La garantie essentielle de l’indépendance se trouve être le principe d’inamovibilité qui protège le juge dans l’exercice de son office, en le mettant à l’abri de toute mesure de représailles. Le juge qui rend sa décision doit avoir la garantie que, quel que soit le sens dans lequel il aura tranché, il ne pourra être ni déplacé ni muté. Lorsque cette garantie n’est pas effective, certains juges peuvent être tentés de se soumettre à la volonté de l’Exécutif. Dans un tel cas de figure, vous aurez beau avoir un nombre important de juges indépendants, l’Exécutif pourra toujours compter sur quelques magistrats pour instrumentaliser la justice. Il est donc essentiel que le principe d’inamovibilité soit strictement respecté.

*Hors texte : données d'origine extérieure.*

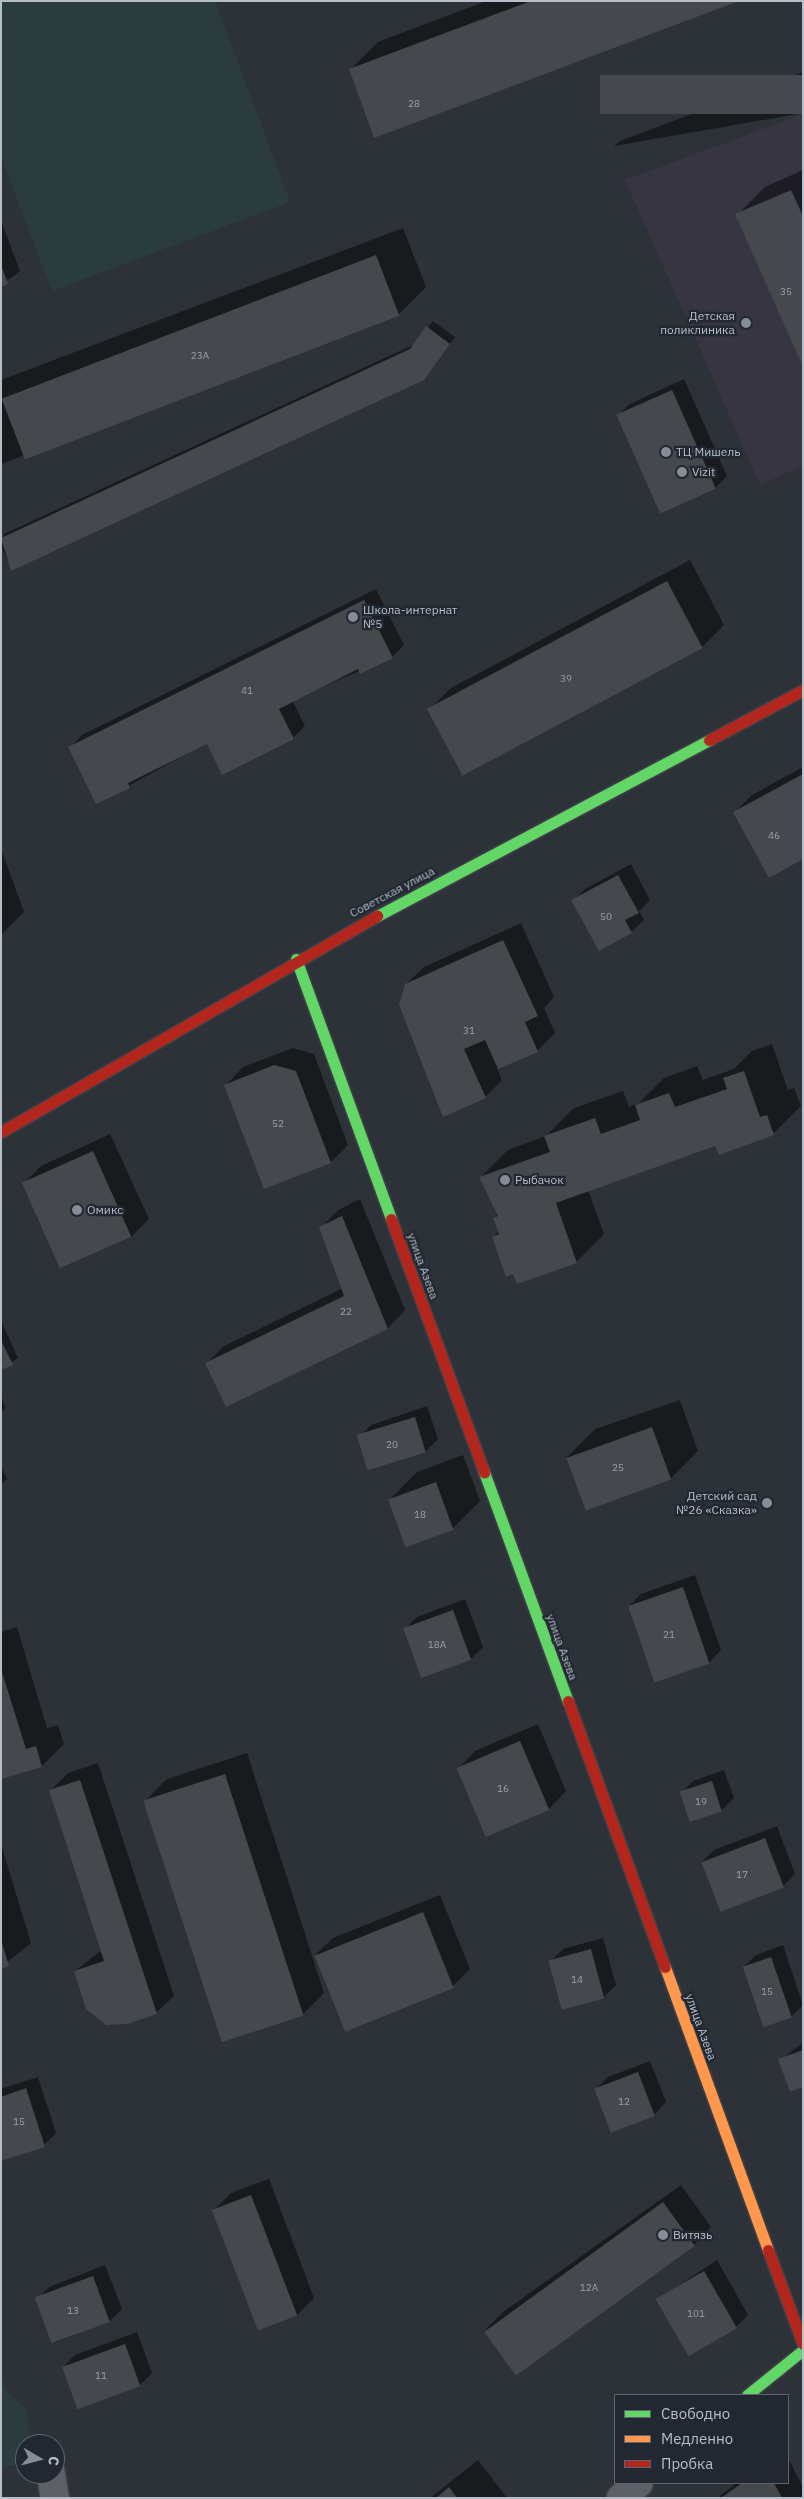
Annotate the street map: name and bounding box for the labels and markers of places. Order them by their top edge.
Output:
place label: Детская поликлиника [660,309,735,337]
marker: Детская поликлиника [739,316,753,330]
place label: ТЦ Мишель [676,445,740,459]
marker: ТЦ Мишель [660,446,672,458]
place label: Vizit [692,465,715,479]
marker: Vizit [676,466,688,478]
place label: Школа-интернат №5 [363,603,458,631]
marker: Школа-интернат №5 [347,611,359,623]
place label: Рыбачок [515,1173,564,1187]
marker: Рыбачок [499,1174,511,1186]
place label: Омикс [87,1203,123,1217]
marker: Омикс [71,1204,83,1216]
place label: Детский сад №26 «Сказка» [676,1489,757,1517]
marker: Детский сад №26 «Сказка» [761,1497,773,1509]
place label: Витязь [673,2228,712,2242]
marker: Витязь [657,2229,669,2241]

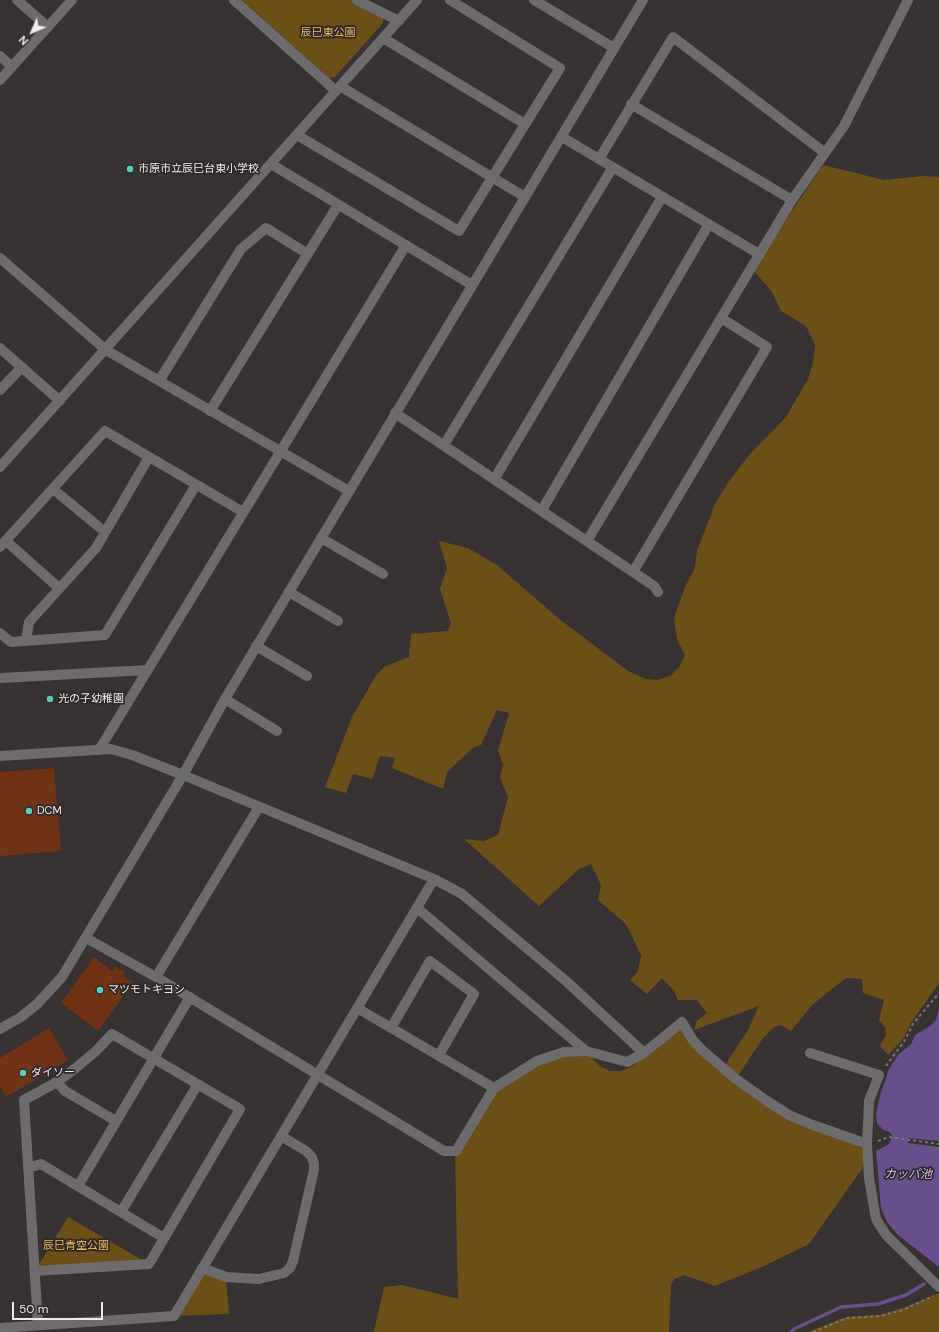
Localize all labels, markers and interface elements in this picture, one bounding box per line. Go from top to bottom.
north arrow [12,12,52,52]
park label: 辰巳東公園 [301,26,355,40]
text: N [16,33,31,48]
place label: 市原市立辰巳台東小学校 [138,162,259,176]
marker: 市原市立辰巳台東小学校 [125,164,135,174]
place label: 光の子幼稚園 [58,692,124,706]
marker: 光の子幼稚園 [45,694,55,704]
place label: DCM [37,804,62,818]
marker: DCM [24,806,34,816]
place label: マツモトキヨシ [108,983,185,997]
marker: マツモトキヨシ [95,985,105,995]
place label: ダイソー [31,1066,75,1080]
marker: ダイソー [18,1068,28,1078]
water label: カッパ池 [884,1168,932,1182]
park label: 辰巳青空公園 [43,1239,109,1253]
scale bar [14,1294,105,1320]
text: 50 m [19,1301,48,1317]

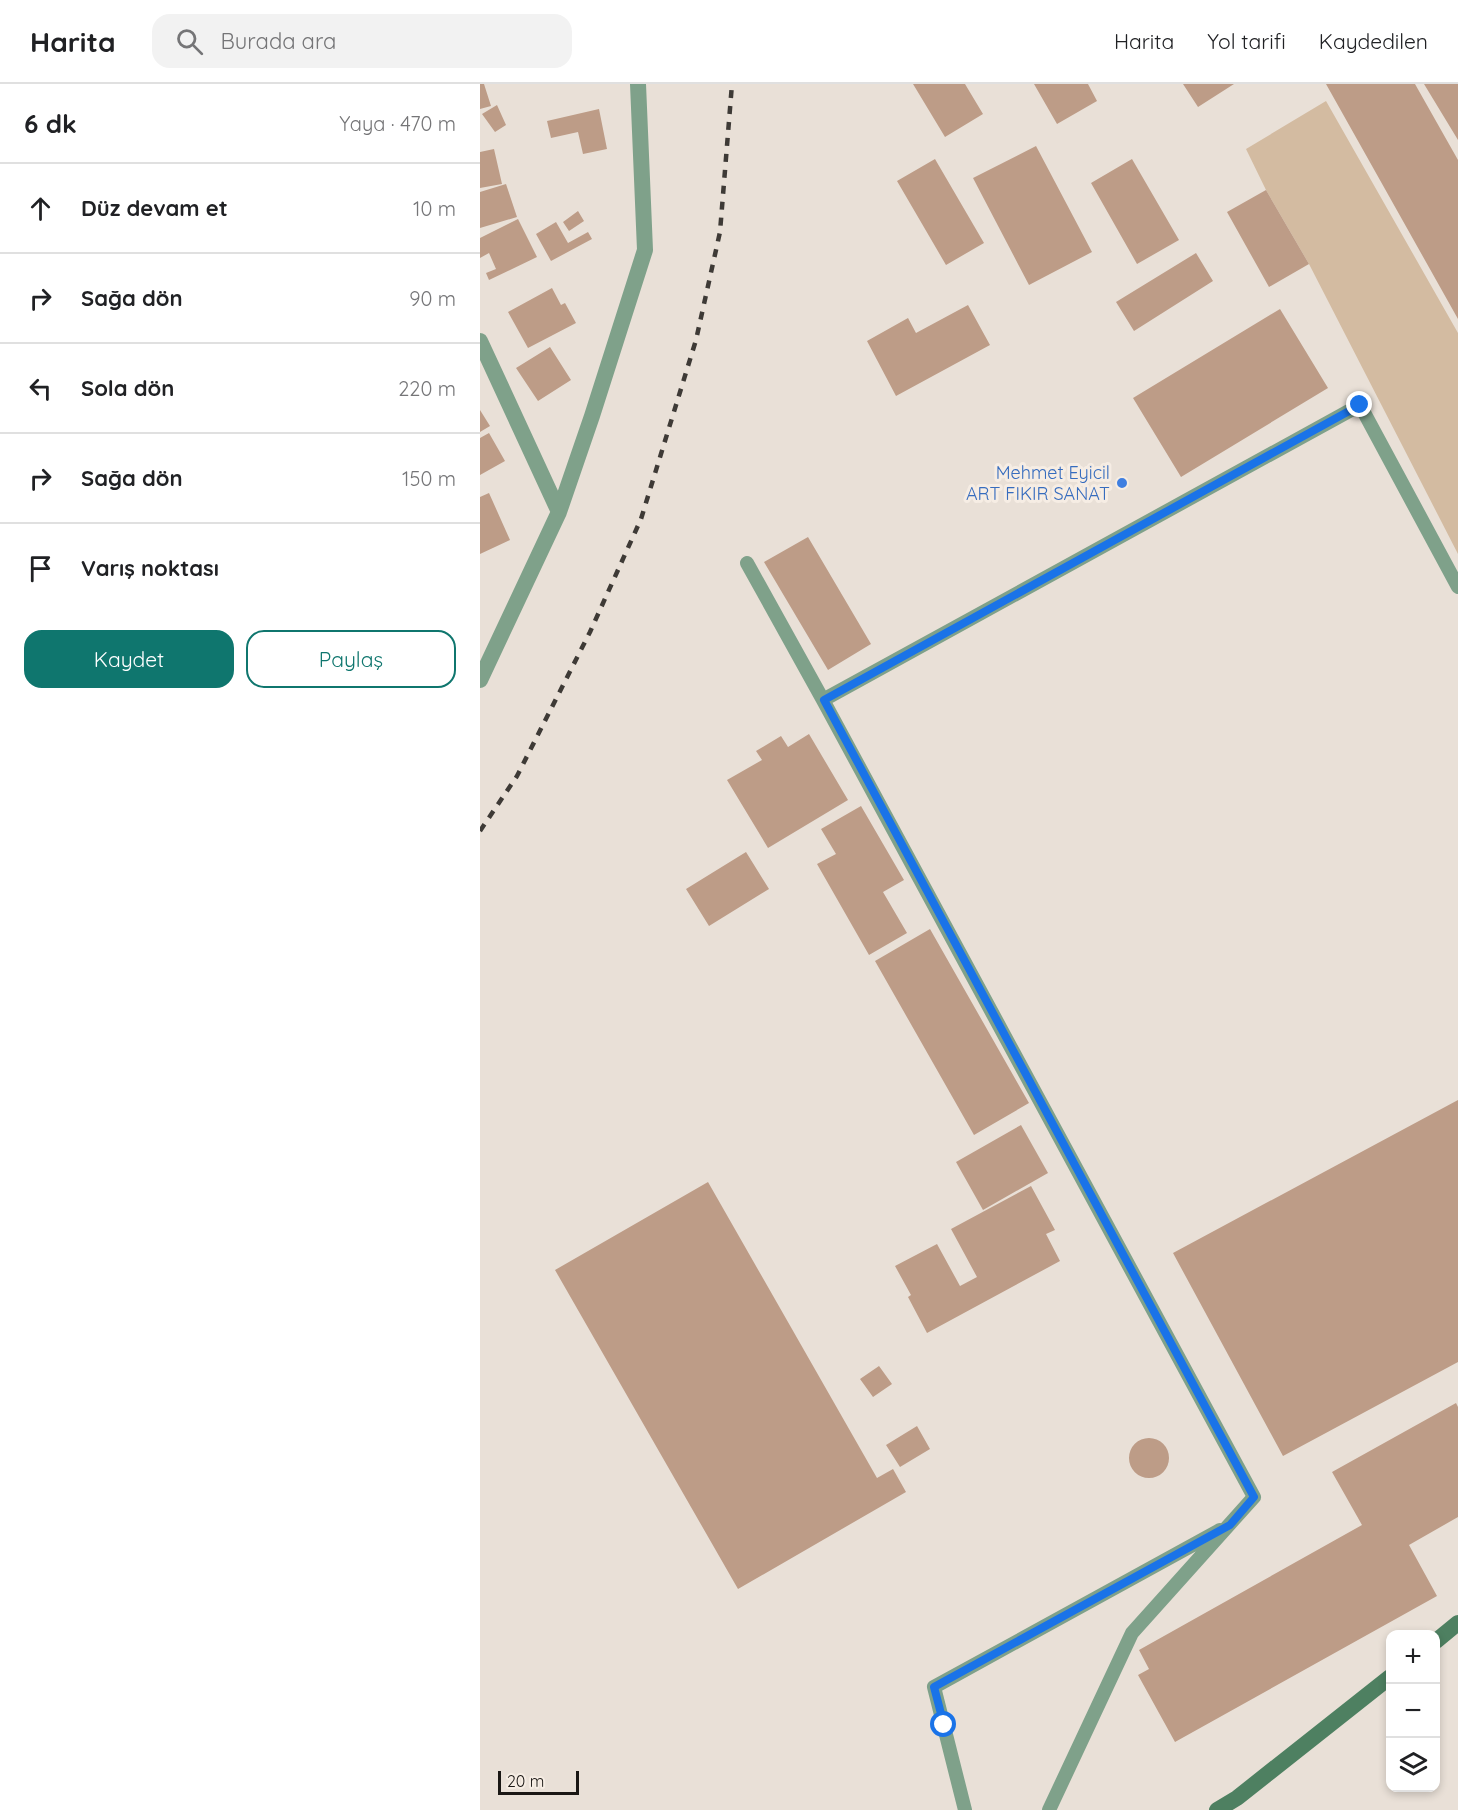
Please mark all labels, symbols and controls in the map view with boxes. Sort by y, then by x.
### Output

‘’Les atteintes à l’indépendance peuvent provenir d’autres secteurs…’’
Mais il est important de relever que les atteintes à l’indépendance peuvent provenir d’autres secteurs que l’Exécutif. Le juge peut, en effet, être soumis à des pressions venant de sa famille, de milieux religieux et même tout simplement, de l’opinion.
Pour ces formes de pression, le seul véritable rempart en mesure de protéger le juge est sa conscience professionnelle et son sens de la responsabilité. Sous ce rapport, l’indépendance est, incontestablement, une affaire de conviction personnelle. Au total, on voit que l’indépendance ne peut se résumer à une question de comportement du juge. Car elle interpelle autant le magistrat que l’Etat. Elle exige du juge un sens élevé de responsabilité ; elle constitue aussi un devoir pour l’Etat qui est tenu de prendre les mesures destinées à rendre effectives les garanties statutaires prévues par les textes, notamment par la Constitution.
Je tiens d’ailleurs à ajouter qu’au-delà des magistrats, la question de l’indépendance interpelle tous les citoyens, surtout les autorités politiques. On a vu, ici, des députés voter une motion de soutien en faveur d’un ministre qui avait décidé de ne pas appliquer une décision rendue par la plus haute juridiction nationale, en l’occurrence la Cour suprême. Ce sont des attitudes qui sapent les fondements de notre Etat de droit.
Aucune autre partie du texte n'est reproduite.